Sono infatti ancora tanti gli investitori, istituzionali e non, che continuano ad investire sulle fonti fossili, una scelta che potrebbe costare molto cara. Ne sa qualcosa il potente fondo d’investimenti BlackRock, che a causa delle scelte non compatibili con i criteri ESG avrebbe perso circa 90 miliardi di dollari in totale (fonte: Institute for Energy Economics and Financial Analysis, IEEFA).
L’analisi
Investire senza strategie sostenibili (SRI), cioè senza una adeguata analisi basata su criteri ESG (ambientali, sociali e di governance) può far molto male ai portafogli. L’analisi inglese individua per la prima volta i singoli progetti delle principali corporation non coerenti con l’accordo di Parigi: solo lo scorso anno sono stati investiti 50 miliardi di dollari in questi progetti. Ecco quali.
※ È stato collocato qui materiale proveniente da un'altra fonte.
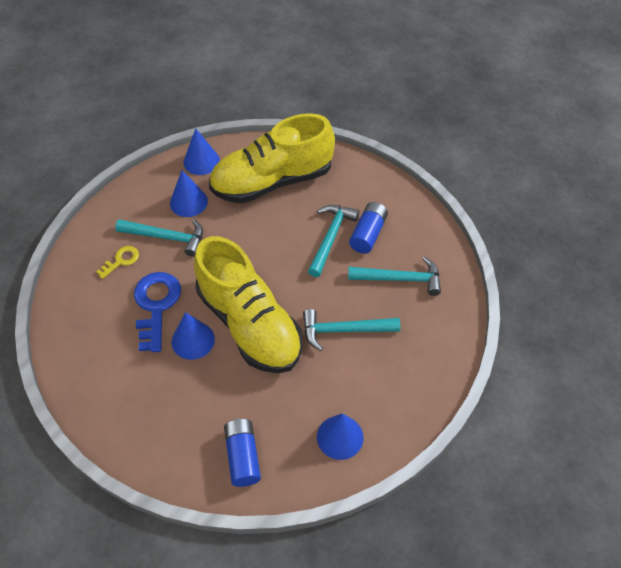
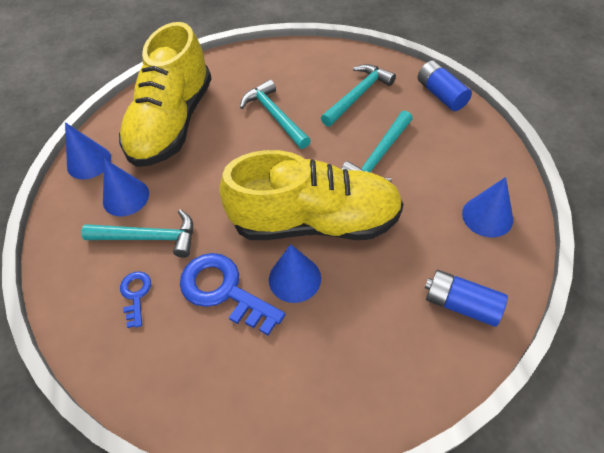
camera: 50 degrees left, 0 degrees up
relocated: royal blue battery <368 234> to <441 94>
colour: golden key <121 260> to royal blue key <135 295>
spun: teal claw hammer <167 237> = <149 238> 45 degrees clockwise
Fra i progetti spicca quello di gas naturale liquido portato avanti in due tranche del valore totale di 13 miliardi di dollari da Shell in Canada; sempre Shell in seconda posizione con il progetto da 4,3 miliardi nelle acque del Mar Caspio; poi Chevron ed Exxon e il progetto Zinia 2 di BP, Exxon, Total ed Equinor da 1,3 miliardi in Angola.
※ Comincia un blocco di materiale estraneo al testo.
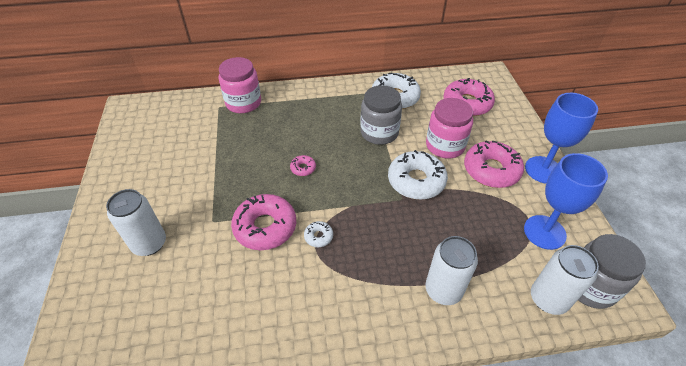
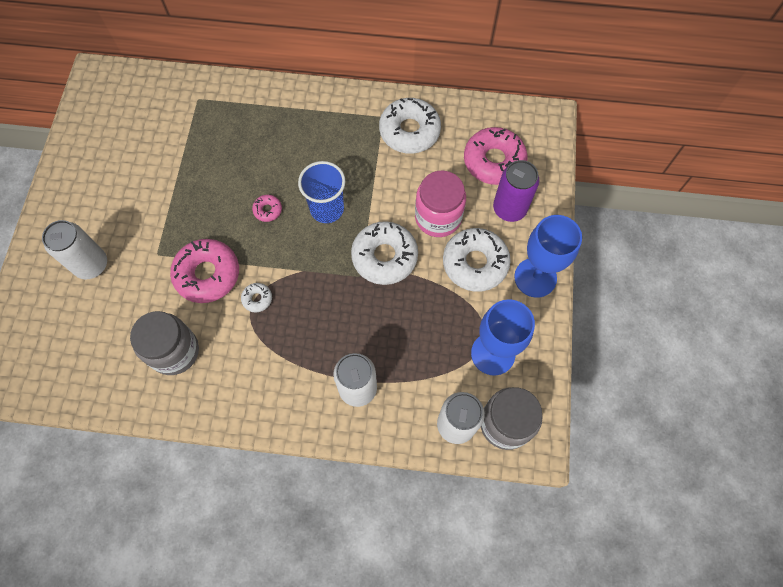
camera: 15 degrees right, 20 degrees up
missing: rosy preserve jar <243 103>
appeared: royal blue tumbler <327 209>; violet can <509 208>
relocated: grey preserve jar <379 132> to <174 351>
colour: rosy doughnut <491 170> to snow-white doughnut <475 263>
Conseguenze disastrose. Ma che cosa succederà a queste aziende visto che la domanda di petrolio e gas è destinata a diminuire in futuro come conseguenza delle politiche energetiche globali che mirano a ridurre sempre più l’utilizzo dei combustibili fossili?
Secondo Carbon Tracker queste aziende rischiano di perdere più della metà del valore dei loro investimenti.
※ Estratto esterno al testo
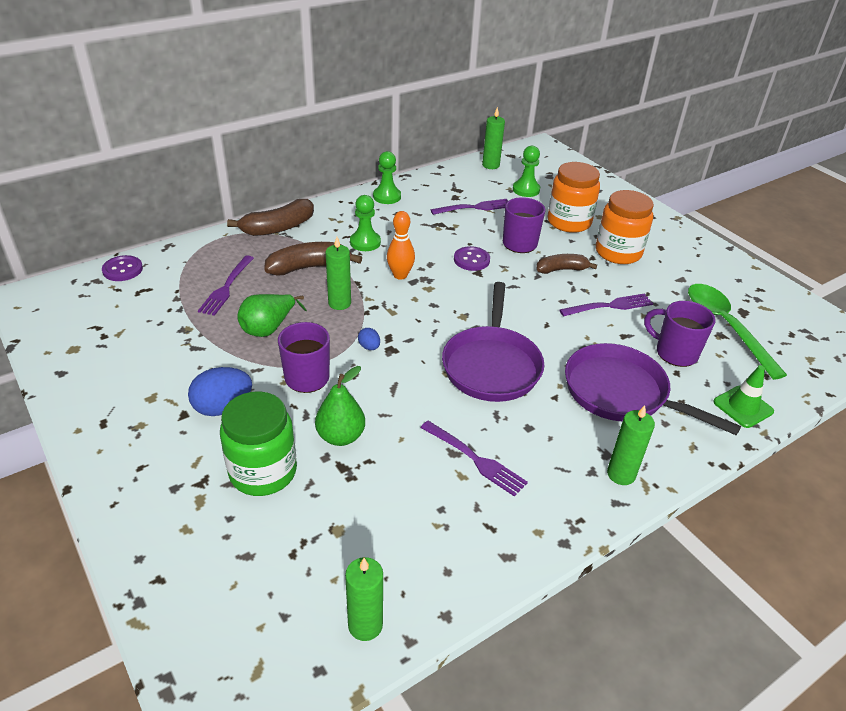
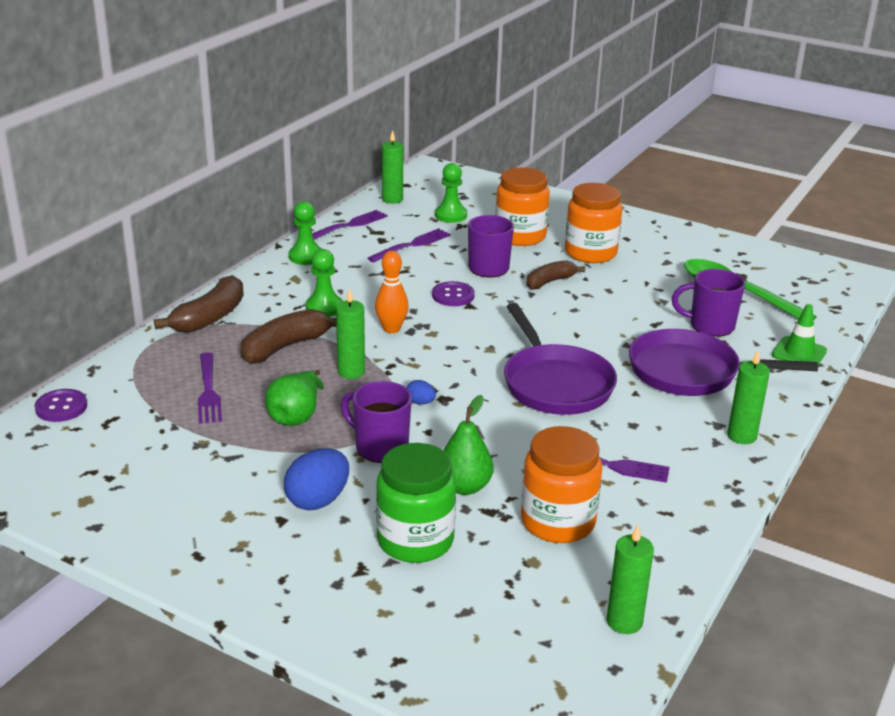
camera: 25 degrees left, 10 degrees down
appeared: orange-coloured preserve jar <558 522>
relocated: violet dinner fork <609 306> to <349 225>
«Gli investitori dovrebbero preoccuparsi della spesa di queste aziende per la produzione di nuovi combustibili fossili. Il modo migliore per preservare il valore per gli azionisti e allinearsi con gli obiettivi dei cambiamenti climatici sarà concentrarsi su progetti a basso costo che offrano i rendimenti più elevati», ha spiegato Andrew Grant, senior analyst di Carbon Tracker e autore del rapporto.
Strategie SRI nel mondo
Nel mondo la consapevolezza di integrare le strategie SRI nel processo di investimento generale, per fortuna, sta prendendo sempre più piede. C’è in effetti chi ha cominciato ad adottare politiche coerenti con i principi SRI, soprattutto grandi fondi pensione nel Nord Europa ed altri organi sovrannazionali come nel caso del fondo pensione norvegese gestito da Norges Bank e la Banca Europea per gli Investimenti (Bei).
Fra l’altro, infatti, la prossima settimana (martedì 10 settembre 2019) inizierà la discussione fra i ministri delle finanze dell’Unione europea che dovranno ratificare (e quindi rendere esecutiva) la decisione della Banca europea per gli Investimenti che ha deciso di tagliare i ponti con qualsiasi finanziamento alle fonti fossili. A questa farà poi seguito la riunione dell’Ecofin del 10 ottobre, che avrà funzioni di indirizzo più strategico.
Quella di martedì 10 sarà per l’Italia la prima uscita europea del neoministro dell’Economia, Roberto Gualtieri, chiamato a confermare l’intenzione del nuovo governo PD-M5S di avviare un percorso che agevoli la transizione energetica del Paese.
In Italia la cultura degli investimenti SRI è ancora poco diffusa ma va detto che negli ultimi dieci anni sta prendendo piede una sincera consapevolezza soprattutto fra alcuni attori istituzionali.